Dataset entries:

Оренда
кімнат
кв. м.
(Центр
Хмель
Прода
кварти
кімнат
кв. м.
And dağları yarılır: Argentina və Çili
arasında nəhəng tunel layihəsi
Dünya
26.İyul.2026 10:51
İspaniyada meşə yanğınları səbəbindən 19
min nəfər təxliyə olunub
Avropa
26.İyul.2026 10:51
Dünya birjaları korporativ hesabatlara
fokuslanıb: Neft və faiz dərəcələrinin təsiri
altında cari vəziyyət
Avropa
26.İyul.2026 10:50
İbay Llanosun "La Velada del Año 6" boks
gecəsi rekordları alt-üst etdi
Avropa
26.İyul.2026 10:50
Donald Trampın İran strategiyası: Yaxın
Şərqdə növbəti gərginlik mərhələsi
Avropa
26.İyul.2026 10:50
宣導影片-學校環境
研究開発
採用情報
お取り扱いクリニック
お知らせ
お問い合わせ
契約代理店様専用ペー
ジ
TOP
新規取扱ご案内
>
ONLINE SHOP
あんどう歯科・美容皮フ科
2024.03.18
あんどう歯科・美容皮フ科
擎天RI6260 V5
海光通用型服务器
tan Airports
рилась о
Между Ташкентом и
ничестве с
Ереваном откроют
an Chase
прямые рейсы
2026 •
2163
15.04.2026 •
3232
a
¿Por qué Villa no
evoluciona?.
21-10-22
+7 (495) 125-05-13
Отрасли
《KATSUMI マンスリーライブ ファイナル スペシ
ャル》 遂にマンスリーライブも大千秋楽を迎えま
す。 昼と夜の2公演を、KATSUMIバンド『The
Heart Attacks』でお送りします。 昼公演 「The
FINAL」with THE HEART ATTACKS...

> [WHAT YOU SHOULD DO]
Go through the records above and copy each line where "Dünya" is found.

> [THE ANSWER]
Dünya
Dünya birjaları korporativ hesabatlara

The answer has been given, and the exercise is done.